Evaluating Discriminability of Vision-Language Models
Proceedings of the Fifteenth Language Resources and Evaluation Conference (LREC 2026)
Abstract
We study the discriminative ability of vision-language models (VLMs). This ability refers to processing information by distinguishing key details from unnecessary or redundant parts to achieve specific goals. It is vital for the practical use of VLMs in applications like visual chatbots. Whereas recent VLMs have shown decent performance on various multimodal capabilities, their discriminative ability has not been thoroughly explored to date. To this end, we construct DiscriBench to evaluate the discriminability of VLMs in various daily life activities.
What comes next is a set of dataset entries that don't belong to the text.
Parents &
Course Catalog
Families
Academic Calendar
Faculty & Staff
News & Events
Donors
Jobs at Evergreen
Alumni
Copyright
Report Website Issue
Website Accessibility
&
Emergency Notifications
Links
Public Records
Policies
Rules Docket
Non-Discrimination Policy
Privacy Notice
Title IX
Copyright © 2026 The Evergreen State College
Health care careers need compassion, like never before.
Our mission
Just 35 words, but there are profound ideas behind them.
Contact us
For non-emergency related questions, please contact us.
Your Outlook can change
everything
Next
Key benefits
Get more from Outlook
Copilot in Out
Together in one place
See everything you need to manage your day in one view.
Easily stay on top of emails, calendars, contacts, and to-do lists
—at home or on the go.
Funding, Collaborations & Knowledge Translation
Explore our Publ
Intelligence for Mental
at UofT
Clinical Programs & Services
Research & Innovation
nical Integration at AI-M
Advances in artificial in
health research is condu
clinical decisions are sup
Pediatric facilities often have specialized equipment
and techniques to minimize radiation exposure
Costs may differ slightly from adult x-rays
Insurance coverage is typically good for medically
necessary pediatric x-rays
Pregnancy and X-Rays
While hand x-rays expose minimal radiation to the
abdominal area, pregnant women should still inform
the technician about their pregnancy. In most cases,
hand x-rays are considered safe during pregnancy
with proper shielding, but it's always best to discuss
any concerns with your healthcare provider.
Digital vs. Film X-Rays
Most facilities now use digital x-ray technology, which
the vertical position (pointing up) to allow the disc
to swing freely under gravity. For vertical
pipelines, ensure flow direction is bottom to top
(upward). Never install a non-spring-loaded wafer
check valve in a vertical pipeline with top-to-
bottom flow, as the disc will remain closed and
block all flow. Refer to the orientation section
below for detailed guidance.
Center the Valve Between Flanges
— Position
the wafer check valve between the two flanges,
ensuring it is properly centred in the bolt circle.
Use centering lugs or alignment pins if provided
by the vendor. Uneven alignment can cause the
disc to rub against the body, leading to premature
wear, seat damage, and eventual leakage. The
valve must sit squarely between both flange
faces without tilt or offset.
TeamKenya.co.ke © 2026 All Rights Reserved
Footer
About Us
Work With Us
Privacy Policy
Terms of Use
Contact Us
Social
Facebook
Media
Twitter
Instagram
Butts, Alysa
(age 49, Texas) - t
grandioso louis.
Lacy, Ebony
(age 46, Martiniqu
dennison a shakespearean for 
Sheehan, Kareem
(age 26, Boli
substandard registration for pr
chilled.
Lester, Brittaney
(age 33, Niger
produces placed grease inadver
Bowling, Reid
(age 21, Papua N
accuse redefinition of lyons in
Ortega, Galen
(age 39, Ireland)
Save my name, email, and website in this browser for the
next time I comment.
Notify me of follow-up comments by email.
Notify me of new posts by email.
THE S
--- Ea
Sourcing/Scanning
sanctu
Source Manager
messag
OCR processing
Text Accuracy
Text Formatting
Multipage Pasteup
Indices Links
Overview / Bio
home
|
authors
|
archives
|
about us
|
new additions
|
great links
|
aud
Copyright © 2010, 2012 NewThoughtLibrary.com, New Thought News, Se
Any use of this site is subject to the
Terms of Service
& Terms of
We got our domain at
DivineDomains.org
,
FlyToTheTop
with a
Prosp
We carefully design the dataset to require distinguishing information in both vision and language modalities, and semi-manually craft questions in English and Japanese, making them solvable without relying on external knowledge or expertise. Experimental results demonstrate a large performance gap (14.0 to 69.3 points) between humans and existing VLMs in discriminability, where humans can solve the task with an accuracy of 90% or higher. By reducing the difficulty of discriminability, our ablation studies elucidate that vision encoders cannot distinguish visual details well, given generally similar but partially different images. Besides, we observe that VLMs show inconsistent inference between modalities. We will publish DiscriBench (1,200 samples) to foster research in this direction.